Érase una vez un pueblo rural de una zona del interior de España, era un pueblo pequeño donde había pocos habitantes, ya que los niños que se hicieron mayores se fueron marchando. Al ser un pueblo de campesinos, durante el día sólo quedaban en él los niños, que acudían todos a una misma escuela, y las personas mayores, que se encargaban de atender los hogares. También, quedaban allí en el pueblo un sacerdote y un sacristán para una pequeña iglesia.
En San Blas, aumenta la población, ya que llegan las cigüeñas que anidan en la torre de la iglesia pero con la llegada del frío abandonan de nuevo el pueblo. Dos veces por semana pasan el carnicero, el panadero y el pescadero que abastecen de comida a los habitantes. También, una vez por semana, les visita el médico. Cada vez más hay en el pueblo perros abandonados de antiguos dueños que los dejan para irse a la ciudad.
La abuela Cayetana era la mujer más anciana del pueblo y a sus 92 años había visto nacer a todos los niños del lugar, a los cuales entretenía contando una y mil historias de su época.
Llegaba el verano y con las vacaciones la población se multiplicaba, el pueblo se llenaba de niños y mayores. Además, en esta época celebraban la fiesta del pueblo en honor a San Cristóbal, la plaza se llenaba de gente de otros pueblos de alrededor y todas las noches actuaba una gran orquesta. Durante estos días los niños del pueblo junto con los que acudían de otros pueblos de alrededor disputaban partidos de fútbol. En el río que atravesaba el pueblo llevando un gran caudal niños y mayores se bañaban para aliviar el calor, pero no lo hacían solos ya que en éste había ranas, truchas y cangrejos.
El día de la fiesta grande, Cayetana, se levantó temprano ya que había que pasear el Santo por las calles del pueblo, despertó al cura para ir a la iglesia en busca del santo pero cual fue su sorpresa al ver que San Cristóbal no estaba en su lugar.

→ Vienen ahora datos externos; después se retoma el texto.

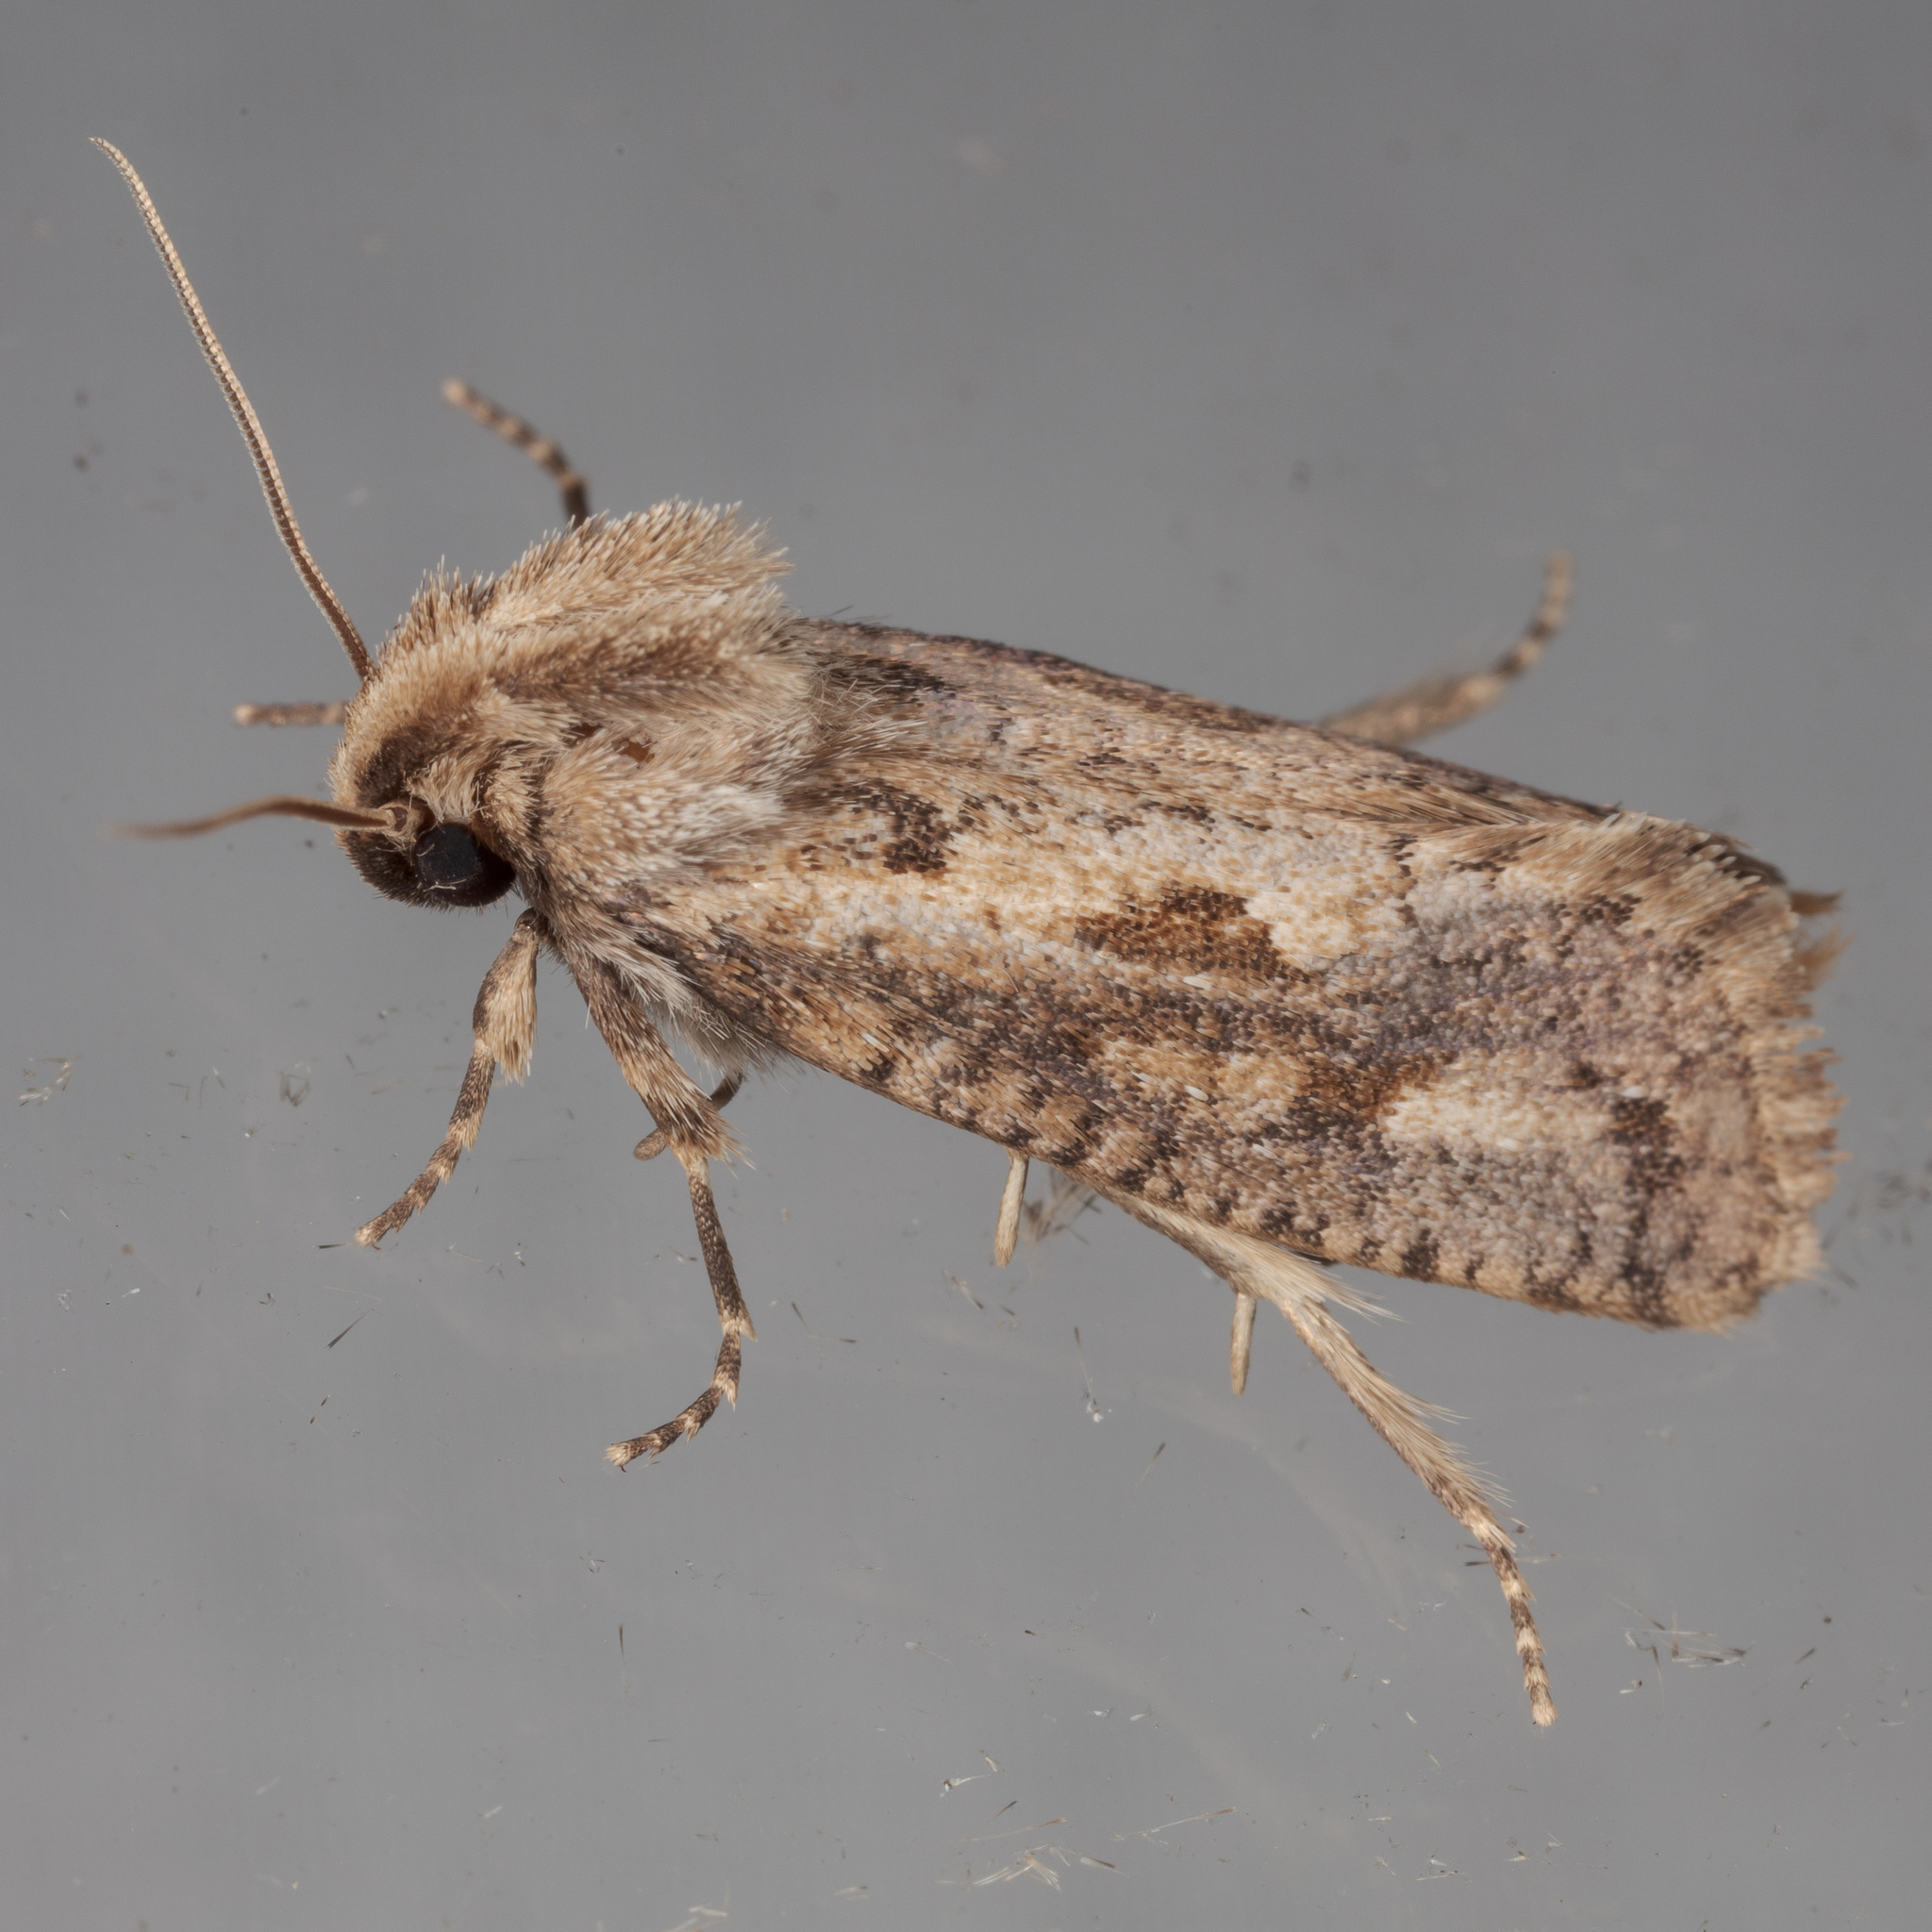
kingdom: Animalia
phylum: Arthropoda
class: Insecta
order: Lepidoptera
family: Tineidae
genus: Acrolophus
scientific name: Acrolophus popeanella
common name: Clemens' grass tubeworm moth
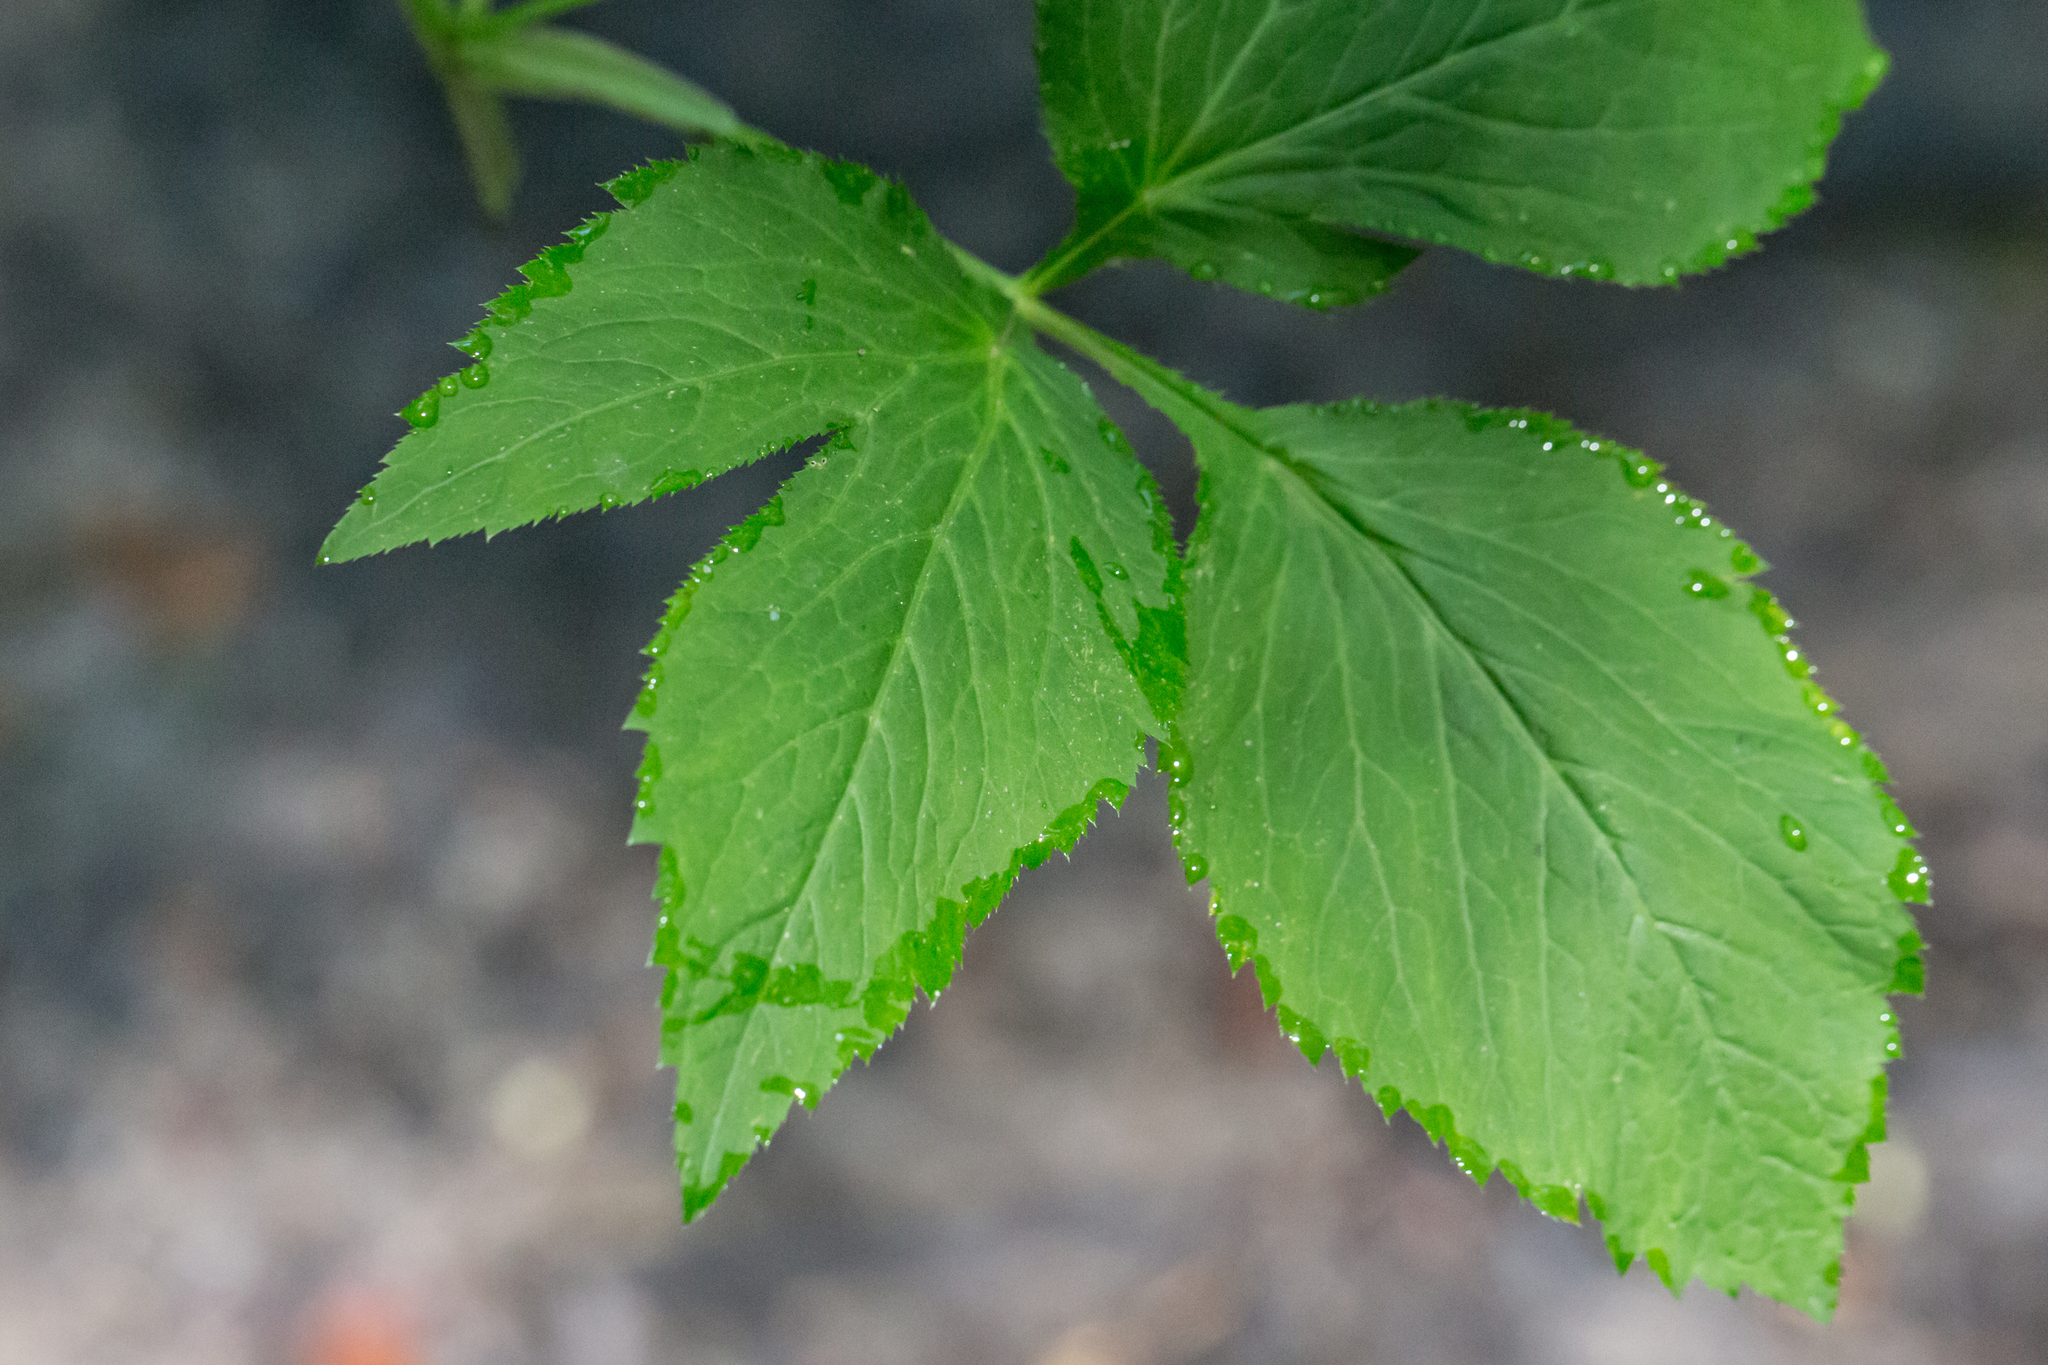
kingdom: Plantae
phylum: Tracheophyta
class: Magnoliopsida
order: Apiales
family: Apiaceae
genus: Cryptotaenia
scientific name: Cryptotaenia canadensis
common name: Honewort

Cuando las gentes del pueblo supieron la noticia se entristecieron, se les echó la noche buscando por todos los alrededores sin lograr dar con él. Este año en la procesión los habitantes del pueblo no podrían bailar a su santo, lo que podría traer mala suerte al pueblo y suponer que se sucedieran grandes sequías.
Sin embargo, por suerte, no tardó mucho en saberse la verdad. Ese verano sí había habido una procesión en el pueblo, pero ésta había estado organizada por los más pequeños, que queriendo imitar a los mayores habían cogido a San Cristóbal y lo habían sacado a pasear. Lo que pedían era que San Cristóbal les concediera el deseo de quedarse todos juntos a vivir en aquel pueblo tan divertido.
Pero ese deseo no pudo cumplirse, llegaba el invierno y con las frecuentes nevadas los habitantes del pueblo se habían quedado de nuevo solos y hacían su vida dentro de los hogares. En sus casas, para San Martín celebraban la matanza del cerdo, se asaban castañas y manzanas en la lumbre.
En aquella época nuestra abuela Cayetana trabajaba duro para todo el pueblo, y en su mente añoraba a todas aquellas personas que como las cigüeñas emigraban a otros lugares y no volvían hasta el proximo verano.